There are a lot of things that happen that semi-stress me out. People that do not wear socks with shoes that are meant to be worn with socks. Food being mixed together that shouldn’t be mixed together. When anyone chews ice around me (I will give you the death stare). But mostly, it’s knowing I need to step up and be an adult. 99.9% of the time I freeze. It’s an out of body experience where I can see all my options, hear everyone’s opinions on what I should do but I can’t actually make the decision. My anxiety rises. I second guess everything – as in daily tasks that I’ve done for years – and all normal thoughts are out the window. Let’s not even approach the money subject. That’s a later post full of hilariously unfortunate events that make up a reality that only adds to my anxiety.
To be honest, I believe most of my Adulting anxiety comes from the fact that for a really long time (and even now) I couldn’t accept the person I had become. I wasn’t the teacher I dreamt I’d be. College was no where near as easy as I’d expect it to be and I definitely didn’t expect to struggle as much. I pushed away many of my closest friends by lying and just being dumb. And, in their own way, all of these factors contributed to me gaining weight. A lot more weight than I realized. Looking back, I can see where I always had body image issues. I was always a little curvier than my friends. Areas jiggled on me that didn’t jiggle on other people. I couldn’t always buy the same types of clothes because, in my opinion, they didn’t look as good on me as they did everyone else. Back then, it was all about comparisons.
I cannot pinpoint how I woke up or when I woke up but I do remember looking in the mirror one day and not recognizing me at all. I’d look back at pictures and I would realize that I definitely wasn’t that same person anymore. And it was freaking scary. It was scary to see how different my smile was. Was I happy now? It was sad to realize that I don’t talk to those people in the pictures anymore because of something I did and it was too late to make it right. Did I know how to be a good friend? And it was shocking to feel/acknowledge that the weight I was now was no where to what I was then. The way I thought I looked back then, is what I was dreaming about now. These realizations were a punch to the gut. I wanted to run. I wanted to so badly ignore it all. But my best friend wasn’t going to let me. He has had more faith in me than I’ve ever had in myself and he told me that I needed to let go of the Heather in the pictures. I needed to love the Heather in the mirror.
Heather in the mirror didn’t know where to begin. First step, I started buying clothes that flattered and fit me and didn’t make me look like a potato sack. This has been the number one reason that I have accepted my curves for what they are. I still dislike how wide my hips are and how my stomach rolls can mess up some styles of dresses or even how flabby my arms look in some shirts.
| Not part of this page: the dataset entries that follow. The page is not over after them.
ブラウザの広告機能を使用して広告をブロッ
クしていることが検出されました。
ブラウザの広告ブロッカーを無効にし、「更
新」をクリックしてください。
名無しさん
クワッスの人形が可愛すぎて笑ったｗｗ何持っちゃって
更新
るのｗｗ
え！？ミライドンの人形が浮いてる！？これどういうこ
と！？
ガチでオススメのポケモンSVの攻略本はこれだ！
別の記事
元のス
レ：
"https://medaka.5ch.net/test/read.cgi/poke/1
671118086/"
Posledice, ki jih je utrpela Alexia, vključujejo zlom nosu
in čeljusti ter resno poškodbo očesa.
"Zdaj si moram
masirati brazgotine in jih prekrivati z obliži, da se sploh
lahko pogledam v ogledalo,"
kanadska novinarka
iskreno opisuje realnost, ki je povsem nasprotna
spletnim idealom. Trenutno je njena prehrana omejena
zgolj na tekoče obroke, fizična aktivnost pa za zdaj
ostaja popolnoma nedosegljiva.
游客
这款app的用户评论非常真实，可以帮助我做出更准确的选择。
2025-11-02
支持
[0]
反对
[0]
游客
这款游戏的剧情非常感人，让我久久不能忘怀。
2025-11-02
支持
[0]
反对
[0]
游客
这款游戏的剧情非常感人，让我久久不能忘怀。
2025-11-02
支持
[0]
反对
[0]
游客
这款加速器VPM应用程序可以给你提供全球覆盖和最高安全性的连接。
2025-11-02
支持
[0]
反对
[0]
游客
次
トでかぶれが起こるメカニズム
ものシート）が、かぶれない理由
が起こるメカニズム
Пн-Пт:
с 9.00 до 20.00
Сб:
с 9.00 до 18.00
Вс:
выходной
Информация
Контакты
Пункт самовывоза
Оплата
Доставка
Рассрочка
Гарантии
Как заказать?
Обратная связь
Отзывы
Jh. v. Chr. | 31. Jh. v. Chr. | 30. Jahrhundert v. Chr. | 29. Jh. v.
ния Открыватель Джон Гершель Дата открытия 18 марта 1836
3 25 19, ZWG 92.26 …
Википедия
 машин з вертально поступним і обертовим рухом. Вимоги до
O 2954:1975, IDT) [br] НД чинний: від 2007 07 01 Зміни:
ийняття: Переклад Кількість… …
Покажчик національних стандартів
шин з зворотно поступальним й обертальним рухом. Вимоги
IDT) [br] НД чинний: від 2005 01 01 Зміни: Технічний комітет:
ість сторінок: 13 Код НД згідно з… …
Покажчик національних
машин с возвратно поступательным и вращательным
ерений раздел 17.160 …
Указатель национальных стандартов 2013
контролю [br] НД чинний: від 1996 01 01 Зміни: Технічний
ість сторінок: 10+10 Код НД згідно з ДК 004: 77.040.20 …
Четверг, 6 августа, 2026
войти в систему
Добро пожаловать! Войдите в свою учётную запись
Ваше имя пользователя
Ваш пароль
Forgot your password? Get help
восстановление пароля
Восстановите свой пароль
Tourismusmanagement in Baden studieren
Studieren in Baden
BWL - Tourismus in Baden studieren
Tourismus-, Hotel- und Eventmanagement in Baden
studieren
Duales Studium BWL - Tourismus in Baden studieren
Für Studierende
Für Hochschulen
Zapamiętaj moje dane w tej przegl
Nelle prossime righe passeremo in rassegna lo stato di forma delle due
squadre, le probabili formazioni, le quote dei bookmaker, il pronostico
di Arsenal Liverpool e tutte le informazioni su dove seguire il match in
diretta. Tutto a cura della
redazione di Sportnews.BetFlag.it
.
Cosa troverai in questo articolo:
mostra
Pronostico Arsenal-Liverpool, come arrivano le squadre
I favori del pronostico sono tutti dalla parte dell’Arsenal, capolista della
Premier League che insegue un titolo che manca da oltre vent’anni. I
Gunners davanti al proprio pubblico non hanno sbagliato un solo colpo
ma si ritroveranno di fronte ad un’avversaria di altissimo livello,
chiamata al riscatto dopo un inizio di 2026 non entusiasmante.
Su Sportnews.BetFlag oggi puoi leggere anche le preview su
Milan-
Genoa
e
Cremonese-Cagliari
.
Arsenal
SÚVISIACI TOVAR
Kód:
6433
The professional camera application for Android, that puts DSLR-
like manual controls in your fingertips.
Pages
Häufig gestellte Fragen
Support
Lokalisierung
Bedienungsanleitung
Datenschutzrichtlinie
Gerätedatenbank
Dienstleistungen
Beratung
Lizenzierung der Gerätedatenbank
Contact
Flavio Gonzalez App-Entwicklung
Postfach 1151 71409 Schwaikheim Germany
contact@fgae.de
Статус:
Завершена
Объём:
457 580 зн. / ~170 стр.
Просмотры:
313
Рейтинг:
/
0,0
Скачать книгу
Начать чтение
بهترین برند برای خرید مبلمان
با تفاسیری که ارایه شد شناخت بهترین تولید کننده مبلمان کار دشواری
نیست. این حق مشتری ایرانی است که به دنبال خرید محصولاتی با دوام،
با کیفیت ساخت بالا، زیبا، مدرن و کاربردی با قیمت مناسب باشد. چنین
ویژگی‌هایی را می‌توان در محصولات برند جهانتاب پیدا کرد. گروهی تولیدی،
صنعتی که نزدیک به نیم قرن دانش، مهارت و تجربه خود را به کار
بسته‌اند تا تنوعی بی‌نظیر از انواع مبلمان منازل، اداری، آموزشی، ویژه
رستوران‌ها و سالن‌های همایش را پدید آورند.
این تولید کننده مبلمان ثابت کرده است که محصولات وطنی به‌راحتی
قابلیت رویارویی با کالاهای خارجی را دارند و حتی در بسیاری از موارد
But, oh well. It’s me. And as much as I’d love to be high-school skinny one day, I realize that my high-school skinny thoughts meant no curves. No jiggle. And I don’t want that. I want to embrace my past. I want to accept my scars and wear them. I want to be a representation of normal. I want show other girls and women how curves and imperfections are what make you, you. I’d be cowardly not to admit that I struggle weekly, if not daily, with these thoughts still. It’s hard not giving in to old thoughts but deep down, I want all of those things I just mentioned.
Perhaps, once I’m more comfortable in my mindset I won’t fear adulting and I won’t fear going against other’s opinions on what I should do. But for now, I want to conqueror accepting Adult Heather for who she is. I’m not all the way there but, I am much closer than I once was. And for now, that’s okay with me.